Why Menopause Is Frequently Misdiagnosed
Menopause shares its most recognisable symptoms with a surprisingly wide range of other conditions. Hot flushes, irregular periods, fatigue, brain fog, and mood swings are not exclusive to declining oestrogen — they also appear in thyroid disorders, adrenal dysfunction, autoimmune conditions, and even anxiety disorders. This overlap is why the differential diagnosis of menopause matters: reaching the right conclusion too quickly — or too slowly — can leave women undertreated or treated for the wrong thing entirely.
The most commonly confused conditions include:
- Hypothyroidism: Fatigue, weight gain, low mood, and irregular cycles closely mirror perimenopause. A TSH blood test distinguishes the two.
- Hyperthyroidism: Night sweats, heart palpitations, and heat intolerance replicate vasomotor symptoms almost exactly.
- Premature Ovarian Insufficiency (POI): Occurs before age 40 and requires a different management approach than natural menopause, including fertility counselling.
- Hypothalamic amenorrhoea: Periods stopping due to low body weight or extreme stress, not ovarian decline. FSH levels remain low, unlike in menopause.
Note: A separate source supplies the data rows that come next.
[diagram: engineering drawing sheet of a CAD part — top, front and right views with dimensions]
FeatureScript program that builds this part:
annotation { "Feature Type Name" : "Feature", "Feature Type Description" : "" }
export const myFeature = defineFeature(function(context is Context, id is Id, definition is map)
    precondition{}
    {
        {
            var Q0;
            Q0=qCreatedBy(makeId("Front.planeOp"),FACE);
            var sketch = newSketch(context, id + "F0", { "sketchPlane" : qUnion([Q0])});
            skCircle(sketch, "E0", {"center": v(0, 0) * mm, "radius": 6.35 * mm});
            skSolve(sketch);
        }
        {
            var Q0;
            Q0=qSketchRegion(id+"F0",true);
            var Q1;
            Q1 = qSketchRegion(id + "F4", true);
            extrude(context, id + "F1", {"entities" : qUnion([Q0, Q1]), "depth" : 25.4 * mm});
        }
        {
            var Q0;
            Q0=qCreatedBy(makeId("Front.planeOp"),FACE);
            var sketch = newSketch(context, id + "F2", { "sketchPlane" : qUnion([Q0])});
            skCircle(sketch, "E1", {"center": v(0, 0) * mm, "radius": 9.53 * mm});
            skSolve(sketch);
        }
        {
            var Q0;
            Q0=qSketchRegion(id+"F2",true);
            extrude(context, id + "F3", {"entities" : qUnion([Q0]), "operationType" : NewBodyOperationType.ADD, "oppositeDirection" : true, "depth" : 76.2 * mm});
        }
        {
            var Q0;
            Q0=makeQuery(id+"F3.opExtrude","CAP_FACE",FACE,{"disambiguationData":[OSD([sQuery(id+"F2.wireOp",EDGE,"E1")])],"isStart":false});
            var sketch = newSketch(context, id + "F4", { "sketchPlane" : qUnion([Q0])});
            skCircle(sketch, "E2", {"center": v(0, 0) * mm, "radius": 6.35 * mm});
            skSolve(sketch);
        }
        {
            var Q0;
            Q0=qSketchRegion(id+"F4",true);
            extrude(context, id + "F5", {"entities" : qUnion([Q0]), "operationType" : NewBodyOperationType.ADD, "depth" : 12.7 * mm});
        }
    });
- Generalised anxiety disorder: Hot flushes triggered by anxiety can be indistinguishable from vasomotor menopause symptoms without hormone testing.
A common misconception is that menopause can be diagnosed by symptoms alone. In women under 45, NICE guidelines recommend blood tests (FSH on two occasions, six weeks apart) before confirming the diagnosis. In women over 45 with typical symptoms, clinical assessment may be sufficient — but ruling out thyroid disease is still standard practice.
Skin and sensory changes add another layer of diagnostic complexity. Conditions like dermatitis and perimenopause skin inflammation are frequently attributed to allergies or environmental triggers before the hormonal link is considered.

What Actually Raises the Risk of Early Menopause
Early menopause (before age 45) and premature menopause (before 40) are not random events. Several well-evidenced risk factors accelerate ovarian ageing, and understanding them is the first step in how to avoid early menopause — or at least delay it.
- Smoking: Women who smoke reach menopause an average of 1–2 years earlier. Cigarette toxins directly damage ovarian follicles and accelerate follicle depletion.
- Autoimmune conditions: Thyroid disease, lupus, and rheumatoid arthritis are associated with POI. The immune system can mistakenly target ovarian tissue.
- Cancer treatments: Chemotherapy and pelvic radiotherapy can permanently damage ovarian reserve. Fertility preservation before treatment should always be discussed.
- Family history: If your mother or sister had early menopause, your risk is significantly higher. This is one factor that cannot be modified — but knowing it early allows proactive monitoring.
- Very low body weight or disordered eating: Chronic energy deficiency suppresses the hypothalamic-pituitary axis, disrupting ovulation and accelerating hormonal decline over time.
A key contradiction: many women assume that taking the oral contraceptive pill delays menopause because it suppresses periods. It does not. The pill masks symptoms but does not preserve ovarian reserve. Follicle depletion continues at the same rate regardless of whether you are cycling.
Modifiable Steps That Support Ovarian Longevity
While genetics set the floor, lifestyle factors meaningfully influence how quickly you reach that floor. The evidence base for protecting ovarian health is clearest in these areas:
- Stop smoking — immediately: This is the single highest-impact modifiable risk factor. The damage is dose-dependent, so earlier cessation yields greater benefit.
- Maintain a nutrient-dense diet: A Mediterranean-style diet rich in antioxidants, omega-3s, and zinc supports mitochondrial function in ovarian cells and reduces oxidative stress.
- Manage chronic stress: Sustained high cortisol disrupts GnRH pulsatility — the hormonal signal that drives the menstrual cycle. Stress-related cycle disruption, left unaddressed, compounds over years.
- Avoid unnecessary toxin exposure: Endocrine-disrupting chemicals found in some plastics (BPA), pesticides, and personal care products have been linked to earlier menopause onset in epidemiological studies.
- Monitor your cycle proactively: If you notice cycle shortening (cycles under 25 days), increased PMS, or irregular bleeding before age 40, seek an AMH (anti-Mullerian hormone) test to assess ovarian reserve early.
Where standard advice fails: high-intensity exercise is often promoted as universally protective, but in women with already low energy availability — particularly endurance athletes — excessive training without adequate caloric intake suppresses hormones and can accelerate ovarian decline rather than protect it. The dose always matters. Sensory symptoms like itchy ears during menopause are easy to dismiss as unrelated — but they often signal the kind of systemic hormonal fluctuation worth discussing with your GP alongside a full hormonal workup.